**ABOUT THIS TASK**
Whenever a picture appears in the data, skip it and write out all other material exactly.

**ENTRIES SHOWN**
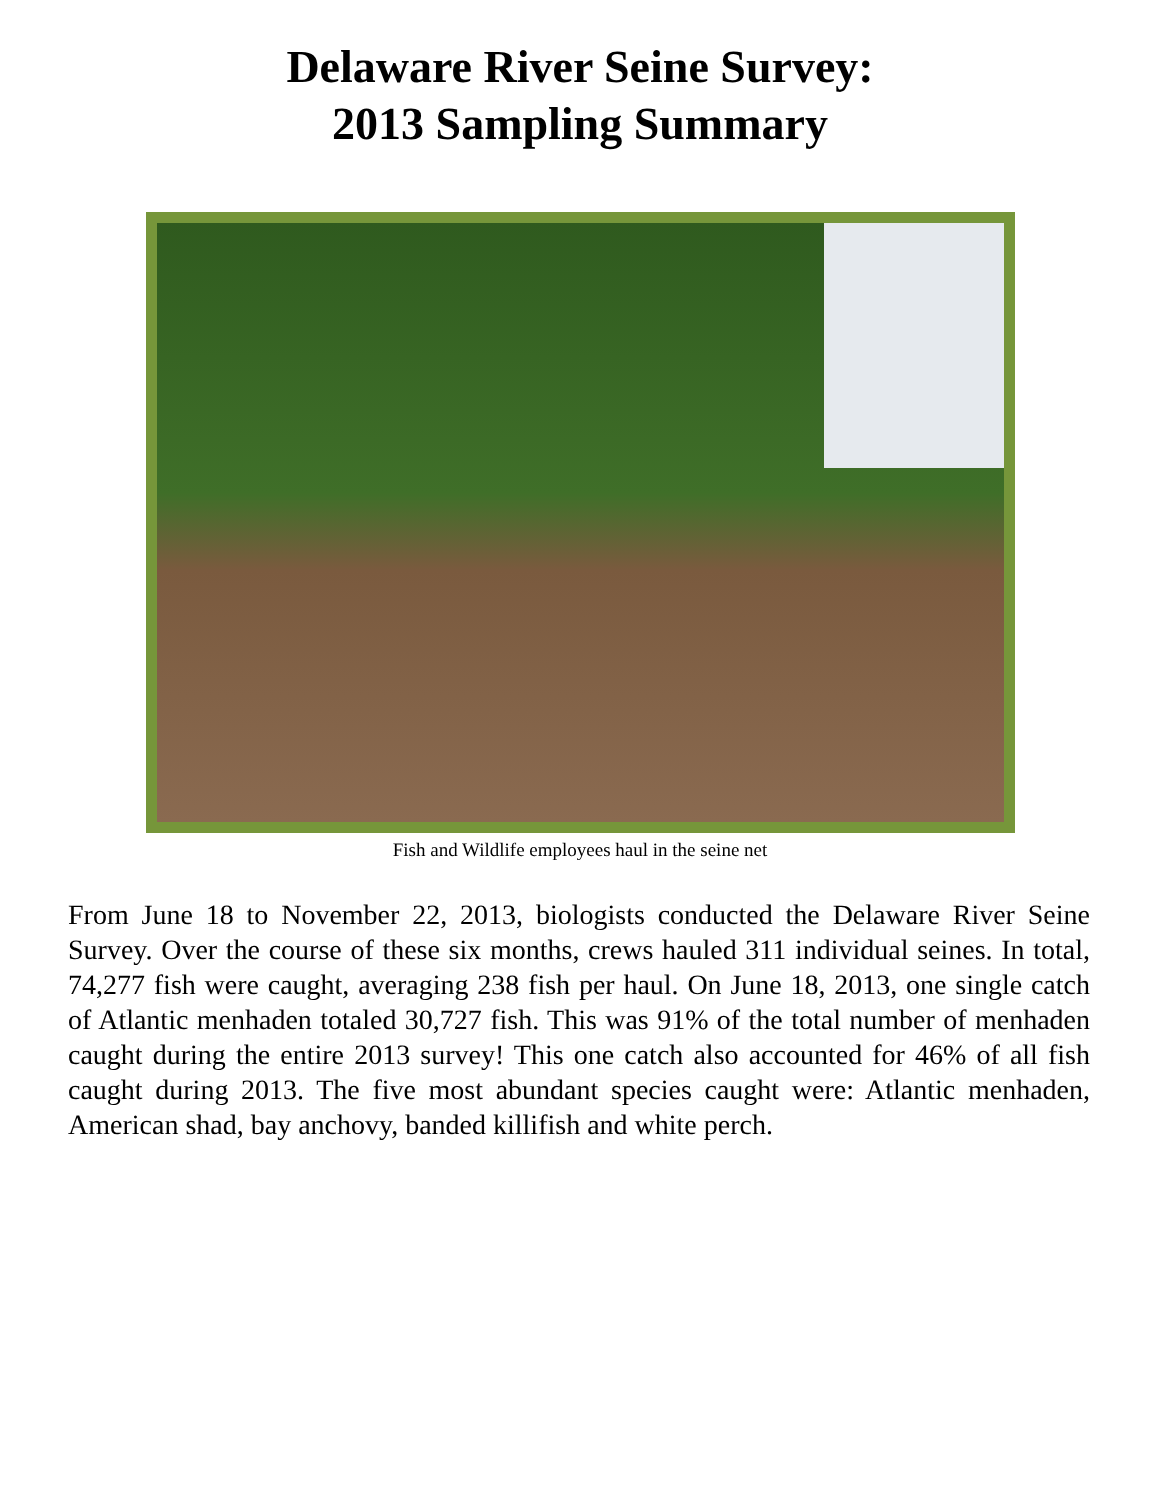Delaware River Seine Survey:
2013 Sampling Summary
Fish and Wildlife employees haul in the seine net
From June 18 to November 22, 2013, biologists conducted the Delaware River Seine Survey. Over the course of these six months, crews hauled 311 individual seines. In total, 74,277 fish were caught, averaging 238 fish per haul. On June 18, 2013, one single catch of Atlantic menhaden totaled 30,727 fish. This was 91% of the total number of menhaden caught during the entire 2013 survey! This one catch also accounted for 46% of all fish caught during 2013. The five most abundant species caught were: Atlantic menhaden, American shad, bay anchovy, banded killifish and white perch.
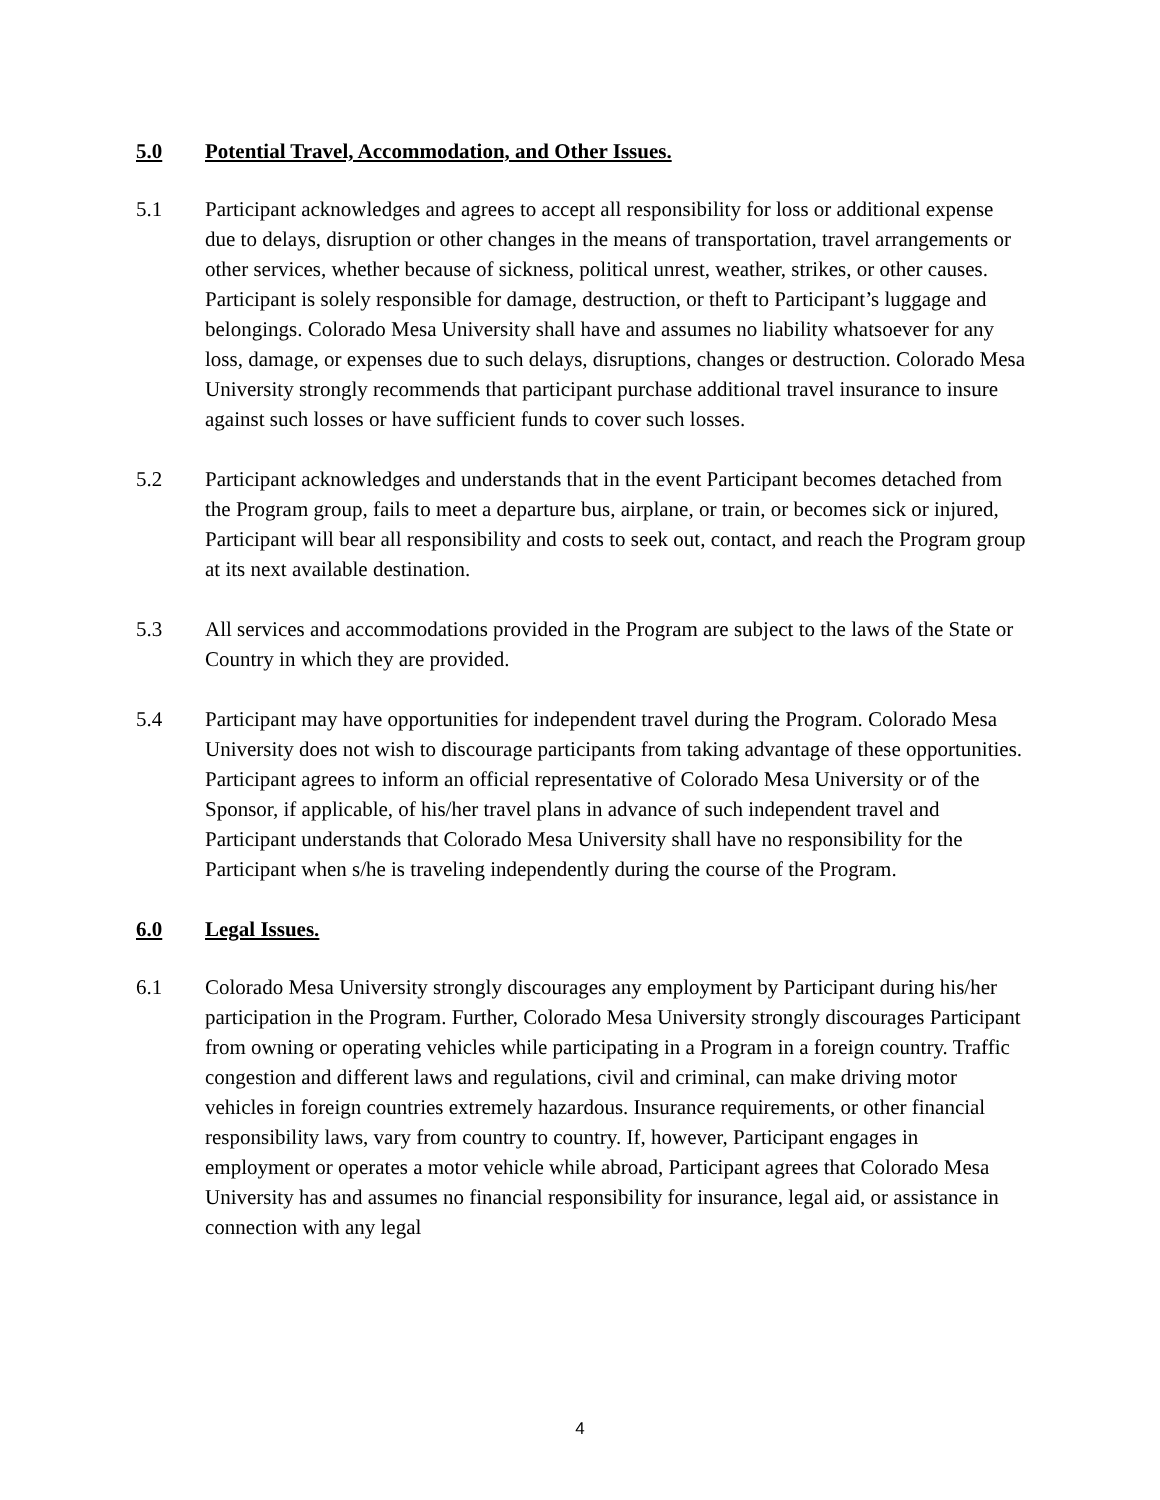5.0 Potential Travel, Accommodation, and Other Issues.
5.1 Participant acknowledges and agrees to accept all responsibility for loss or additional expense due to delays, disruption or other changes in the means of transportation, travel arrangements or other services, whether because of sickness, political unrest, weather, strikes, or other causes. Participant is solely responsible for damage, destruction, or theft to Participant’s luggage and belongings. Colorado Mesa University shall have and assumes no liability whatsoever for any loss, damage, or expenses due to such delays, disruptions, changes or destruction. Colorado Mesa University strongly recommends that participant purchase additional travel insurance to insure against such losses or have sufficient funds to cover such losses.
5.2 Participant acknowledges and understands that in the event Participant becomes detached from the Program group, fails to meet a departure bus, airplane, or train, or becomes sick or injured, Participant will bear all responsibility and costs to seek out, contact, and reach the Program group at its next available destination.
5.3 All services and accommodations provided in the Program are subject to the laws of the State or Country in which they are provided.
5.4 Participant may have opportunities for independent travel during the Program. Colorado Mesa University does not wish to discourage participants from taking advantage of these opportunities. Participant agrees to inform an official representative of Colorado Mesa University or of the Sponsor, if applicable, of his/her travel plans in advance of such independent travel and Participant understands that Colorado Mesa University shall have no responsibility for the Participant when s/he is traveling independently during the course of the Program.
6.0 Legal Issues.
6.1 Colorado Mesa University strongly discourages any employment by Participant during his/her participation in the Program. Further, Colorado Mesa University strongly discourages Participant from owning or operating vehicles while participating in a Program in a foreign country. Traffic congestion and different laws and regulations, civil and criminal, can make driving motor vehicles in foreign countries extremely hazardous. Insurance requirements, or other financial responsibility laws, vary from country to country. If, however, Participant engages in employment or operates a motor vehicle while abroad, Participant agrees that Colorado Mesa University has and assumes no financial responsibility for insurance, legal aid, or assistance in connection with any legal
4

**EXERCISE SOLUTION**
Delaware River Seine Survey:
2013 Sampling Summary
Fish and Wildlife employees haul in the seine net
From June 18 to November 22, 2013, biologists conducted the Delaware River Seine Survey. Over the course of these six months, crews hauled 311 individual seines. In total, 74,277 fish were caught, averaging 238 fish per haul. On June 18, 2013, one single catch of Atlantic menhaden totaled 30,727 fish. This was 91% of the total number of menhaden caught during the entire 2013 survey! This one catch also accounted for 46% of all fish caught during 2013. The five most abundant species caught were: Atlantic menhaden, American shad, bay anchovy, banded killifish and white perch.
5.0 Potential Travel, Accommodation, and Other Issues.
5.1 Participant acknowledges and agrees to accept all responsibility for loss or additional expense due to delays, disruption or other changes in the means of transportation, travel arrangements or other services, whether because of sickness, political unrest, weather, strikes, or other causes. Participant is solely responsible for damage, destruction, or theft to Participant’s luggage and belongings. Colorado Mesa University shall have and assumes no liability whatsoever for any loss, damage, or expenses due to such delays, disruptions, changes or destruction. Colorado Mesa University strongly recommends that participant purchase additional travel insurance to insure against such losses or have sufficient funds to cover such losses.
5.2 Participant acknowledges and understands that in the event Participant becomes detached from the Program group, fails to meet a departure bus, airplane, or train, or becomes sick or injured, Participant will bear all responsibility and costs to seek out, contact, and reach the Program group at its next available destination.
5.3 All services and accommodations provided in the Program are subject to the laws of the State or Country in which they are provided.
5.4 Participant may have opportunities for independent travel during the Program. Colorado Mesa University does not wish to discourage participants from taking advantage of these opportunities. Participant agrees to inform an official representative of Colorado Mesa University or of the Sponsor, if applicable, of his/her travel plans in advance of such independent travel and Participant understands that Colorado Mesa University shall have no responsibility for the Participant when s/he is traveling independently during the course of the Program.
6.0 Legal Issues.
6.1 Colorado Mesa University strongly discourages any employment by Participant during his/her participation in the Program. Further, Colorado Mesa University strongly discourages Participant from owning or operating vehicles while participating in a Program in a foreign country. Traffic congestion and different laws and regulations, civil and criminal, can make driving motor vehicles in foreign countries extremely hazardous. Insurance requirements, or other financial responsibility laws, vary from country to country. If, however, Participant engages in employment or operates a motor vehicle while abroad, Participant agrees that Colorado Mesa University has and assumes no financial responsibility for insurance, legal aid, or assistance in connection with any legal
4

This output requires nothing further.